Alcohol is by far the most commonly consumed psychoactive substance worldwide – often with fatal consequences for health. Recently, long-held paradigms for treating alcoholic patients have been shaken. Current options for the treatment of alcoholism were presented at the Congress of the European College of Neuropsychopharmacology (ENCP, October 18-21, 2014) in Berlin.
(mw) Why more than two billion people worldwide reach for alcohol despite the knowledge of health risks is not so easy to understand in the first place. A look at our ancestors offers possible explanations, according to Prof. Dr. med. Rainer Spanagel of the Central Institute for Mental Health in Mannheim. The alcohol in overripe fruit was already an important source of nutrients for our primate ancestors because of its high sugar content. With low availability in nature, alcohol preference and a heightened sense for finding alcohol sources have long been important selection advantages.
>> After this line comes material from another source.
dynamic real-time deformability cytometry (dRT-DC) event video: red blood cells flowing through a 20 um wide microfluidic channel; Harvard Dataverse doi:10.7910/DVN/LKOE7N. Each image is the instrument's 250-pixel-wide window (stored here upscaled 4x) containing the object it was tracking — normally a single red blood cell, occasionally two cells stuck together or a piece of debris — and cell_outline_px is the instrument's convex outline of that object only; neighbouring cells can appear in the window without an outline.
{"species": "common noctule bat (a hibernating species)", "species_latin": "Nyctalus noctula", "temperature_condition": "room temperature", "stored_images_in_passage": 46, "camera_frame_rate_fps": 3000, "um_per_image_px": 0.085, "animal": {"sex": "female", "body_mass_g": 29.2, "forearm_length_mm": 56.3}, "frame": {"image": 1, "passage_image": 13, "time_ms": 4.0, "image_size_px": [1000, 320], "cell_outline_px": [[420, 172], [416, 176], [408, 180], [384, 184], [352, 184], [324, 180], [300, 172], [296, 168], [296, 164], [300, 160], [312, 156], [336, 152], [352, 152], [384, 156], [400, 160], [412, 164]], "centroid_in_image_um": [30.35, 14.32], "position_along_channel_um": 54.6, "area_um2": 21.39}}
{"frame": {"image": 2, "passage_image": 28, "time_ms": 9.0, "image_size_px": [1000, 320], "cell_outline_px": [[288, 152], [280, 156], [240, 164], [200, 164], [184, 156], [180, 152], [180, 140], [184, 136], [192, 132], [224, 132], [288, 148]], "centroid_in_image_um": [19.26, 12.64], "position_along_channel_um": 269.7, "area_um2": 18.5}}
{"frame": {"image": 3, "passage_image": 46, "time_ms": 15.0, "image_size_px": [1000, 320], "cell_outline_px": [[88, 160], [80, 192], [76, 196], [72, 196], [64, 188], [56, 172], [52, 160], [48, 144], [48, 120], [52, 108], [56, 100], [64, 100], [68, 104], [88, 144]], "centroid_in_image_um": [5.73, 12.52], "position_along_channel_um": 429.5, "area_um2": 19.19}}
Only 9000 years ago – with the development of the art of brewing – people began to produce alcoholic beverages themselves. The associated danger of intoxication has not yet had any influence on the evolutionary process because of the too short time span. The excessive consumption of alcohol by humans is thus an evolutionary “hangover,” the addiction physician said.
Disulfiram as the first pharmacological approach to alcohol addiction
Beginning of the In the 19th century, excessive alcohol consumption was first described as a disease of the brain. But it took until the 20th century, until with the introduction of disulfiram (Antabus
®
), the first pharmacological therapy for the treatment of alcohol dependence came onto the market. The accidentally discovered mechanism of action is as simple as it is effective: disulfiram inhibits aldehyde dehydrogenase, which means that the simultaneous consumption of alcohol causes very unpleasant symptoms such as nausea, headaches and palpitations. All other drugs available today, such as acamprosate, naltrexone, and nalmefene, act more as “anti-craving substances” and thus have a completely different mechanism of action.
Acamprosate – calcium as the actual active ingredient?
Acamprosate (calcium acetyl homotaurinate) is thought to attenuate the hyperglutaminergic status of the alcoholic. In an attempt to improve the relatively poor bioavailability of the compound, the molecule was changed to be a sodium salt rather than a calcium salt. Although this resulted in significantly increased serum levels in rats, it also resulted in loss of efficacy. In addition, plasma calcium levels were shown to be associated with time to first drink and severe relapse in alcoholics. It could thus be that calcium is the actual active ingredient in acamprosate, Prof. Spanagel said.
What is the role of opioid receptors?
A change in thinking about naltrexone may also be needed, the expert said. The previous notion that alcohol consumption leads to increased release of endogenous opiods and the associated activation of the μ-opioid receptor (μ-OR) leads to increased dopamine release may be an oversimplification. Thus, post-mortem studies in alcoholics and control subjects have shown that μ-OR are more likely to be downregulated in alcoholism, and low density in the striatum is associated with particularly severe alcohol dependence. This was also confirmed in a prospective [11C]carfentanil PET study in people with alcohol dependence – where low μ-OR density was associated with increased risk of relapse.
But how does this fit with the presumed mechanism of action of naltrexone, which blocks opiate receptors? It appears that reduced β-arrestin activity in alcoholics favors conversion to a G-protein-coupled μ-OR with enhanced signaling. This is especially true in people with a specific polymorphism in the opioid receptor (A118G allele). Carriers are more responsive to alcohol stimuli and respond to alcohol intake with an enhanced reward response and increased dopamine release. Carriers of the G allele show a significantly stronger therapeutic effect of naltrexone.
Nalmefene – Reduction of alcohol consumption as a therapeutic goal.
With the introduction of nalmefene, the previously valid paradigm that only absolute abstinence from alcohol can be the therapeutic goal for alcoholics was broken. For example, it has been shown that taking nalmefene as needed significantly reduces the number of heavy drinking days as well as total alcohol consumption. Nalmefene also targets the opioid receptor and shows greater efficacy in G allele carriers.
Deep brain stimulation as an alternative?
Recently, deep brain stimulation (DBS) has come into focus as another possible therapeutic approach. However, Prof. Spanagel doubted whether this is particularly suitable for addicts. When deciding between a drink and putting on the stimulator, the choice is likely to favor the drink too often. In addition, before larger studies in humans, one should first be sure that one has actually found the right brain structure for the stimulation. In initial experiments with alcohol-dependent mice, these reacted in part with an intensification of addictive behavior.
A completely new, promising starting point could be mGluR2-type glutamate receptors. Downregulation of these receptors in the prefrontal region is a marker for addictive behavior. In alcohol-dependent rats, restoration of normal mGluR2 levels with an appropriate agonist was associated with normalization of excessive alcohol consumption.
Source: 27th Congress of the European College of Neuropsychopharmacology (ENCP), October 18-21, 2014, Berlin, Germany.
InFo NEUROLOGY & PSYCHIATRY 2014; 12(6): 50-51.